"El hombre sabio no debe abstenerse de participar en el gobierno del Estado, pues es un delito renunciar a ser útil a los necesitados y una cobardía ceder el paso a los indignos" (Epicteto).
Qué bonito se siente desde las palabras cuando dices ¡soy colombiano! Te hincha el corazón, te expande el alma, te conecta con un sentimiento sublime hacia tu país y te sientes por un momento como el héroe de una historia en la que te ves salvando al mundo.
Pero tal aprecio se esfuma, así como las olas del mar revientan contra las rocas, cuando te das de frente con una realidad inmersa en corrupción, violencia, injusticia, desigualdad e indiferencia.
Esa es Colombia, una porción de tierra en la que se encarnó la creencia de que cualquier tipo de ideología te da el derecho a matar, donde la muerte y el dolor se volvió el pan de cada día (hasta volvernos indolentes frente a las penas del otro), donde la cultura traqueta de lo fácil y la opulencia todavía nos abraza, donde las mujeres son violentadas por cuenta de pensamientos posesivos de machos dominantes, donde los niños son sacrificados por actos inhumanos de los adultos, y donde lo público es el escenario perfecto para hacerse rico.
Hemos vivido por años revolcándonos en el mismo lodazal donde estuvieron nuestros ancestros, y aún, a pesar de las lecciones que dejaron décadas de oscuridad, vivimos repitiendo una y otra vez los mismos errores.
Todavía hoy creemos en mesías que transformarán la realidad social y económica del país, mientras abandonamos nuestras responsabilidades y deberes como ciudadanos. Hemos sido cómplices, por permitir que unos pocos nos hayan impuesto una forma de vivir, por pura y física pereza mental de una mayoría llamada a debatir.
Y es justamente cuando veo el nacionalismo que se desborda alrededor de la selección de fútbol y lo comparo con el silencio sepulcral frente al niño salvajemente asesinado o abusado sexualmente, a la mujer que le quitaron la vida porque simplemente decidió terminar una relación de pareja, por las personas que mueren en los servicios de salud por cuenta de falta de insumos por la corrupción, por el robo de recursos públicos de manera ruin y descarada, cuando advierto una repugnancia por la sociedad en la que vivimos.
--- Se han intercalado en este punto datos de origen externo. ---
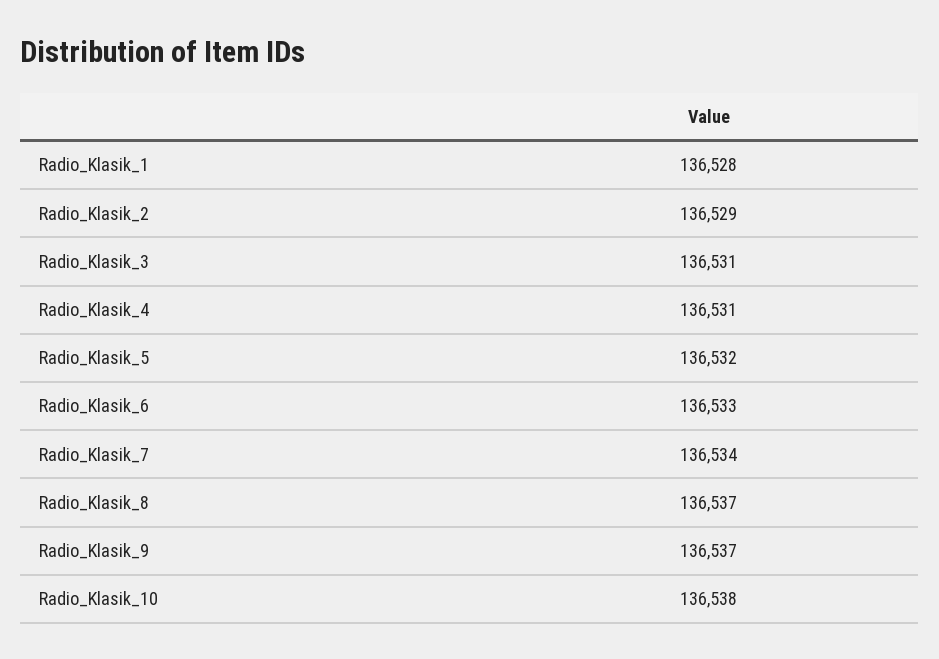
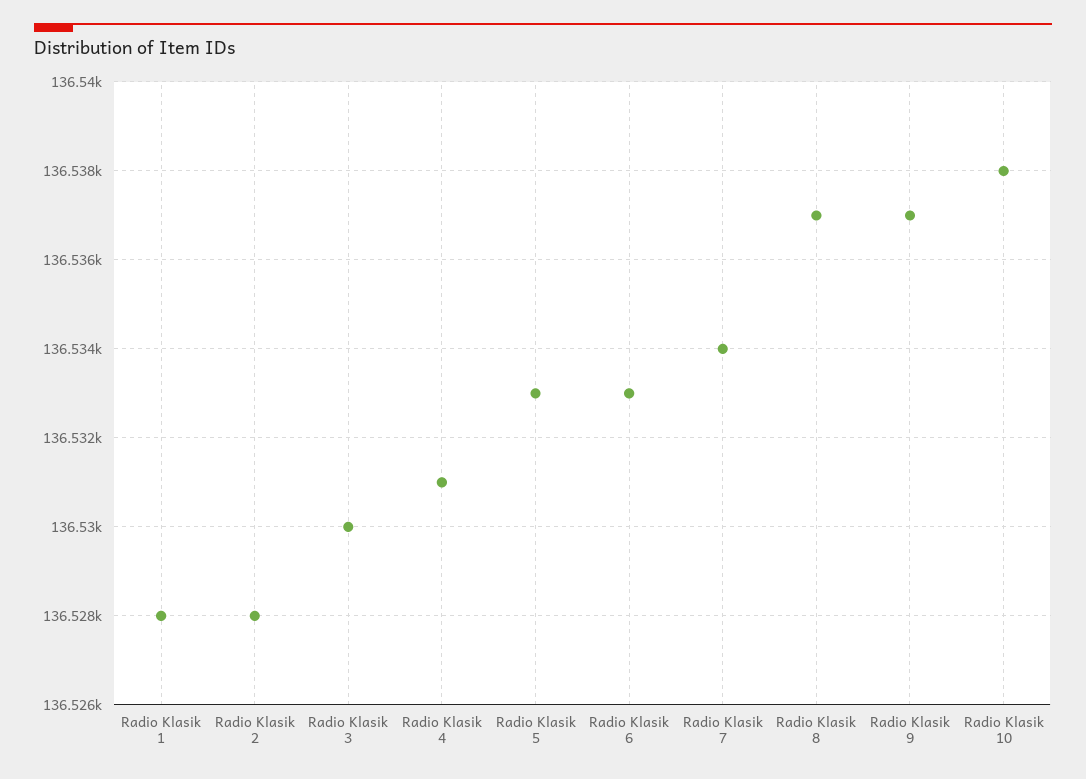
  {
    "Radio_Klasik_1": 136528,
-   "Radio_Klasik_2": 136529,
+   "Radio_Klasik_2": 136528,
-   "Radio_Klasik_3": 136531,
+   "Radio_Klasik_3": 136530,
    "Radio_Klasik_4": 136531,
-   "Radio_Klasik_5": 136532,
+   "Radio_Klasik_5": 136533,
    "Radio_Klasik_6": 136533,
    "Radio_Klasik_7": 136534,
    "Radio_Klasik_8": 136537,
    "Radio_Klasik_9": 136537,
    "Radio_Klasik_10": 136538
  }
Quiero un país diferente, deseo ver a niños jugar sin temor a que en algún momento desaparezcan, a los jóvenes construir sus sueños, a líderes comprometidos con la sociedad, ilusiono con políticos interpretando la realidad y colocando su mejor esfuerzo para cambiarla positivamente.
Hoy más que nunca me niego a ser un colombiano de camiseta, asumo mi obligación de aportarle al país y mi compromiso de colocar un grano de arena para edificar esta patria ultrajada y pisoteada por el mal. Me exijo a no creer en mercaderes del caos, avatares de la destrucción, magos de la retórica y fantasmas de la moral y la ética.
Para terminar, me gustaría preguntar si para los próximos años estará dispuesto a seguir siendo un colombiano de camiseta o de aquellos que edificarán el país.